Matt slid off the climbing frame and crunched into the woodchips, eyes in a constant, nervy scan. He found a roundabout and sat against it. It slowly started to revolve under his weight. ‘So … what happened?’ His voice was a whisper, he noticed.
‘He just smacked his head off the bar. Like hard as hell. Split his forehead wide open. Blood everywhere, and he went to do it again. So me and Pam just got in there and grabbed him. I’d already called for some nurses. I heard them rushing up the corridor prepping a sedative, but me and Pam thought we had him under control, then he bit her.’
Matt blinked. ‘He bit her?’
‘Right in the throat. Just locked his damn teeth in. Me and the two nurses, male nurses mind you, we couldn’t get his jaw open. Then he pulled away from her really hard, teeth still together, and Pam just dropped, blood everywhere. He just kept laughing and spitting and demanding to see you, and that we should all do as he said, because he was the great Baal-Berith and Baal-Berith gets what he wants. So I told him to fuck off and almost throttled him. The nurses dragged me off.’
‘And Pam?’
‘Intensive care …’ His voice started to crack. ‘I should have waited for the nurses. Dammit, I should have hung back. And I’m sorry about the reporters, Matt.’

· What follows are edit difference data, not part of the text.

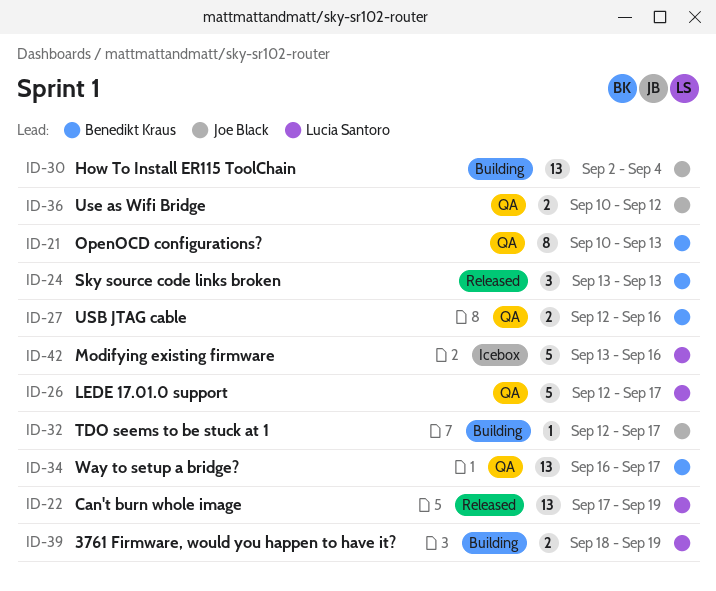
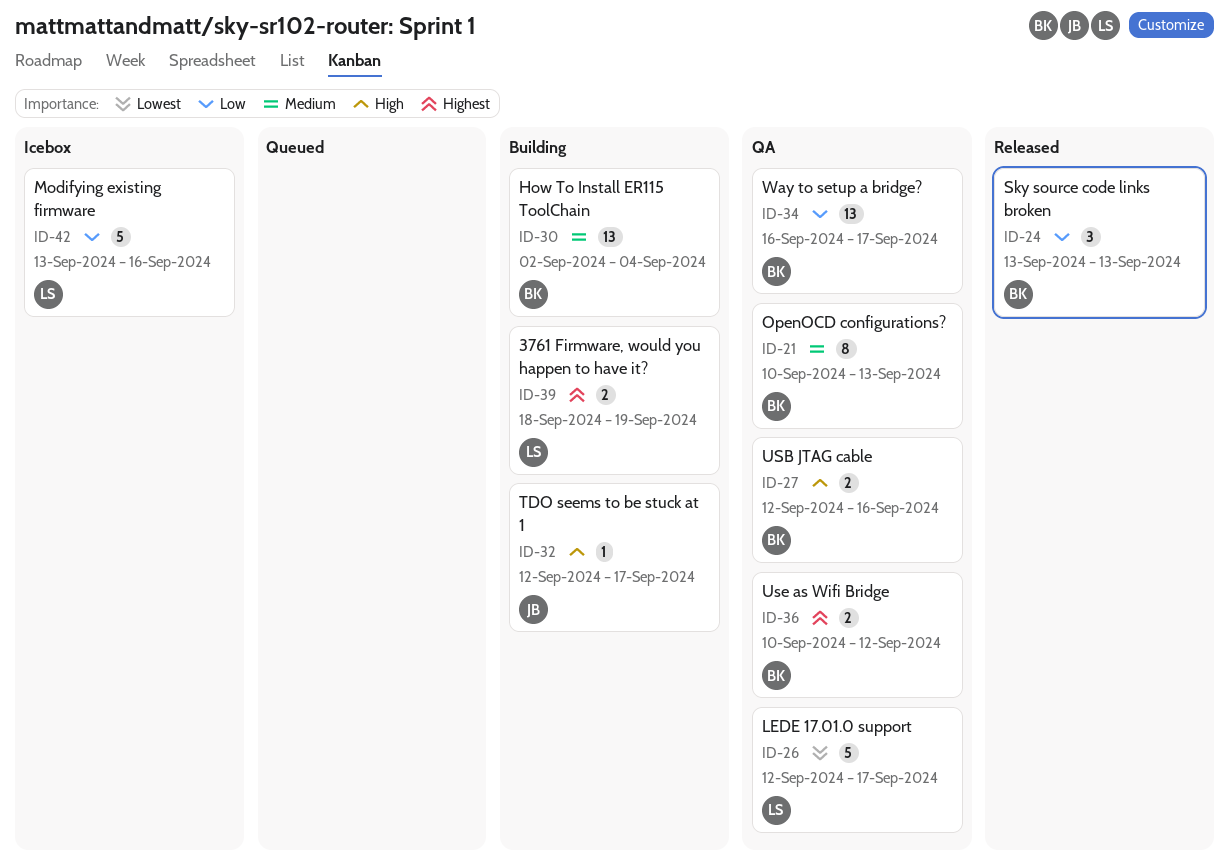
ID-22: present -> none
ID-30, owner: Joe Black -> Benedikt Kraus
ID-36, owner: Joe Black -> Benedikt Kraus

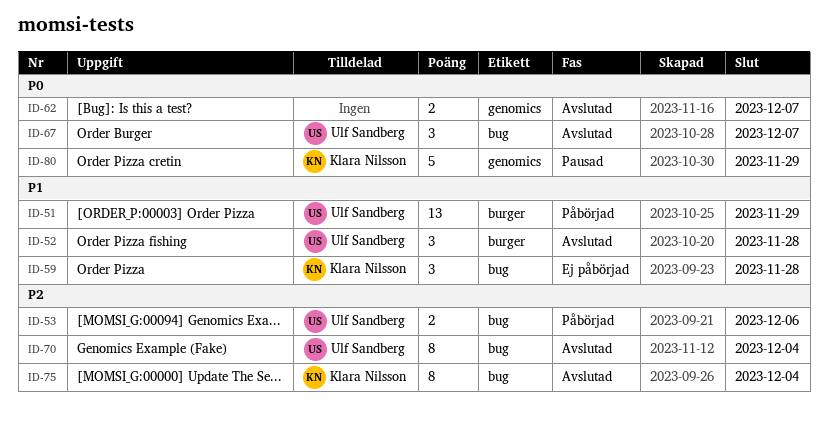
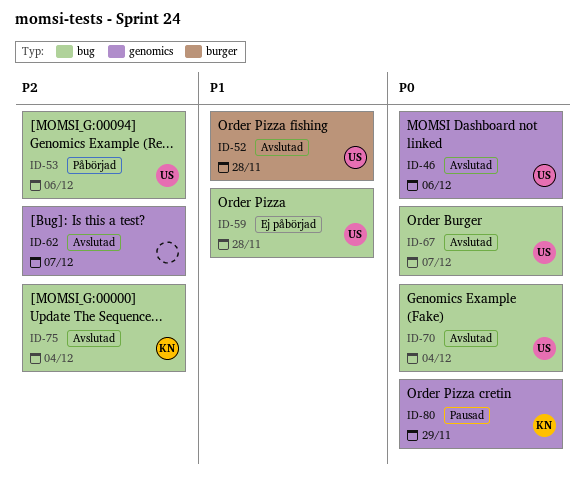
ID-46: none -> present
ID-51: present -> none
ID-59, owner: Klara Nilsson -> Ulf Sandberg
ID-62, priority: P0 -> P2
ID-70, priority: P2 -> P0

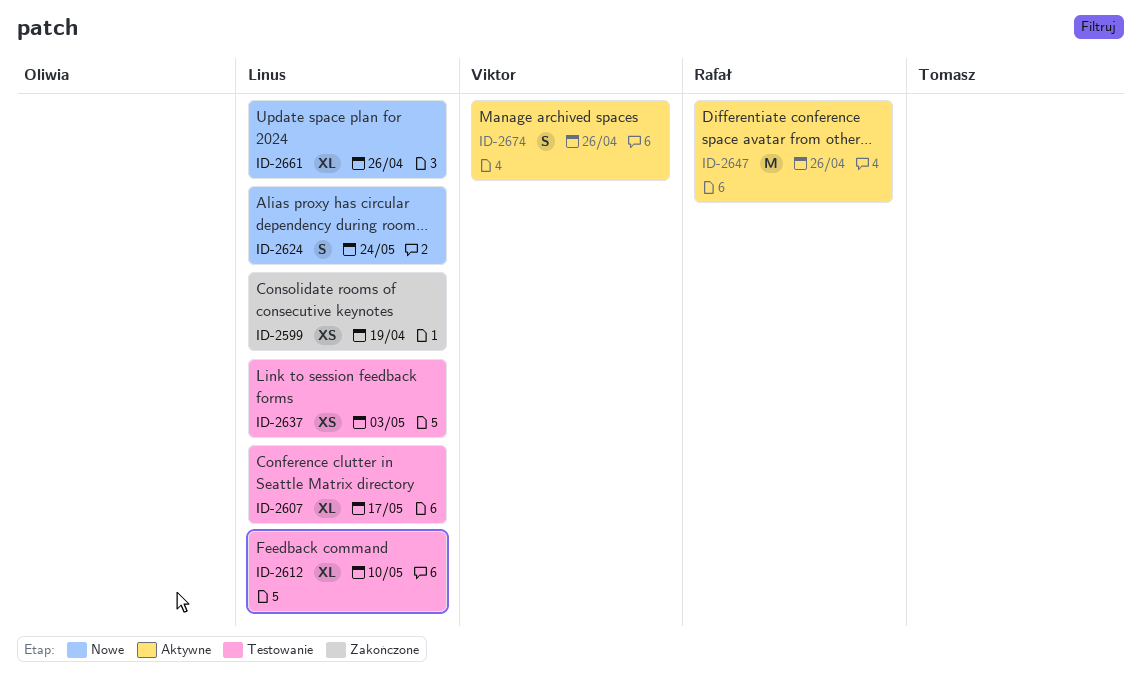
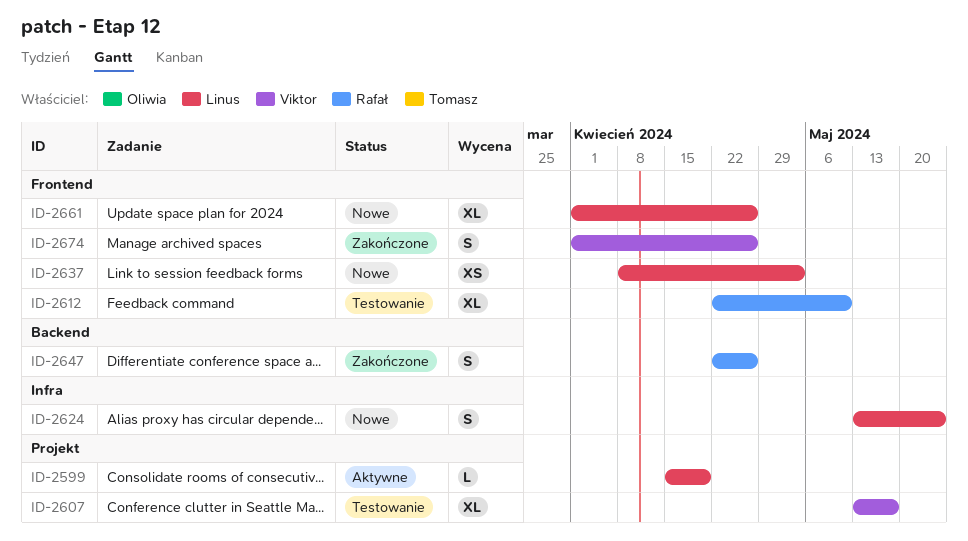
ID-2599, status: Zakończone -> Aktywne
ID-2599, estimate: XS -> L
ID-2607, owner: Linus -> Viktor
ID-2612, owner: Linus -> Rafał
ID-2637, status: Testowanie -> Nowe
ID-2647, status: Aktywne -> Zakończone
ID-2647, estimate: M -> S
ID-2674, status: Aktywne -> Zakończone

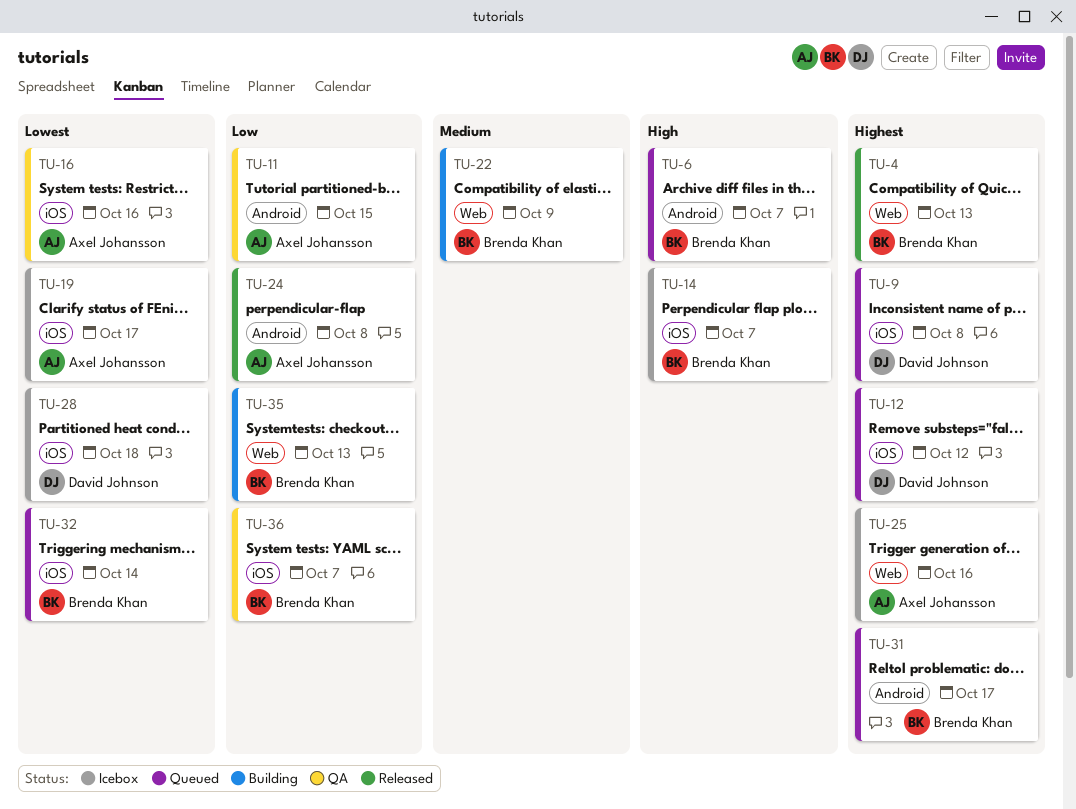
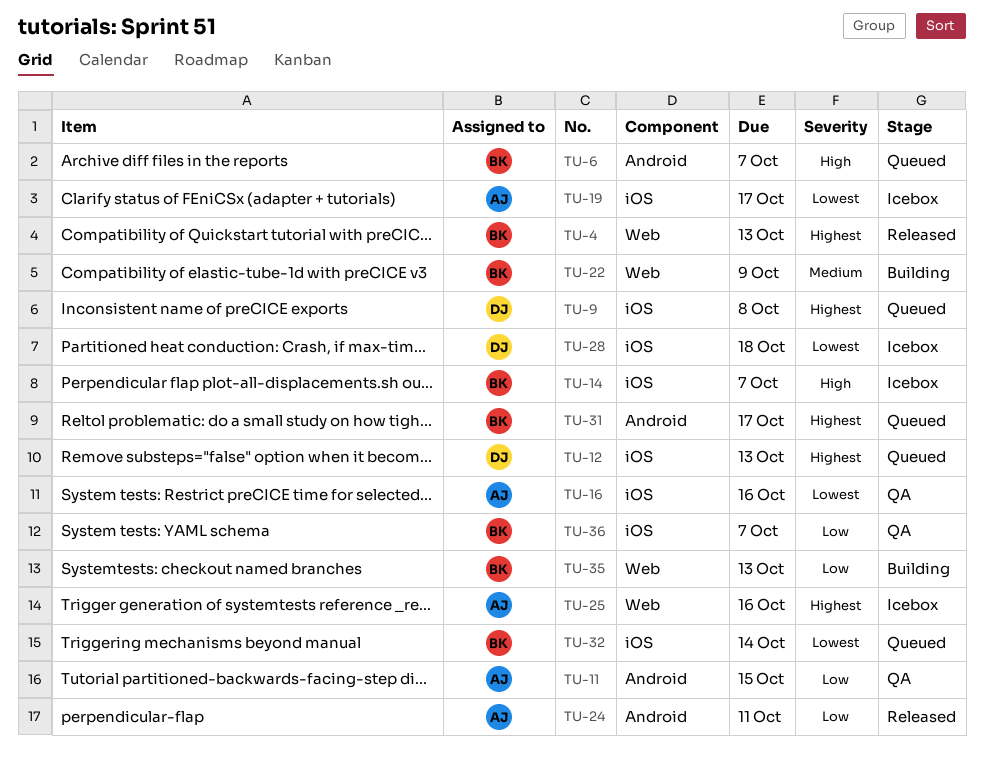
TU-12, due: Oct 12 -> Oct 13
TU-24, due: Oct 8 -> Oct 11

‘That’s nothing, but I just thought we were keeping this demon stuff under wraps? How did it get out so quick?’
‘How do you think? It was Perry. The second he left us he called the papers.’
Matt pictured Perry in the car park, wrapped in leaves and stuck on his phone. ‘That little turd.’
‘Yep. And he’s shouting about this case from the rooftops now. He’s everywhere. I’ve heard him on local radio, he’s on TV tonight and he’s told them all about you. That you saw her body. That you were with Tom. He’s calling it the Demon Murder, and folks are lapping it up. He wants to raise awareness.’
/> ‘Of what?’
‘He calls it The Great Devouring.’
Matt sighed, and jabbed a shoe to the ground. The roundabout jerked to a stop. ‘That’s Kissell.’
‘What?’
‘Bernie Kissell. The famous exorcist he mentioned. That’s one of his phrases. The Great Devouring.’
‘Yeah, well he’s warning everybody about it. Telling them to turn back to the church, cos Tom Riley is just the start of a whole wave of possessions that are sweeping the country. It’s making headlines, put it that way. Especially when he’s insisting that Tom’s completely innocent. That something else took him over.’
‘What a mess.’ A breeze rolled across him. ‘So I take it with the media, I just say no comment?’
‘No, no, no. You do not say no comment …’
‘What?’
‘I want you to comment. I want you to comment a lot. You’re respected, Matt, you’re known. And what’s more you’ve spoken to Tom and you’ve seen what he did in that cellar. So if any reporter asks you, you tell them. You say Tom Riley has serious mental damage, and that’s all there is to it. You balance out all this nutty satanic stuff with common sense.’
‘You know most people aren’t going to fall for Perry’s mass possession idea.’
‘I’m not worried about most people. I’m worried about the minority who do believe it. So just help me redress the balance, yeah? Cos I don’t want this kicking off a bunch of wannabe exorcists, hunting for demons. That’s not going to end well.’
‘Agreed. What about Tom? Should I come in? See what he wants?’
‘Screw Tom Riley,’ Fenn shouted down the phone. ‘He’s being transferred to prison for now, so he can sit in there, wait for his trial and rot. And when he’s convicted of Justine’s murder, and what he did to Pam, he can go back in there and rot a bit more.’
‘Fenn, I’m so sorry,’ Matt said.
‘Then just help me nip this demon stuff in the bud, okay? It’s making me nervous … oh, and Matt,’ he paused for a while, like he was considering whether to speak or not. ‘You know he whispered something to Pam, just before he got her.’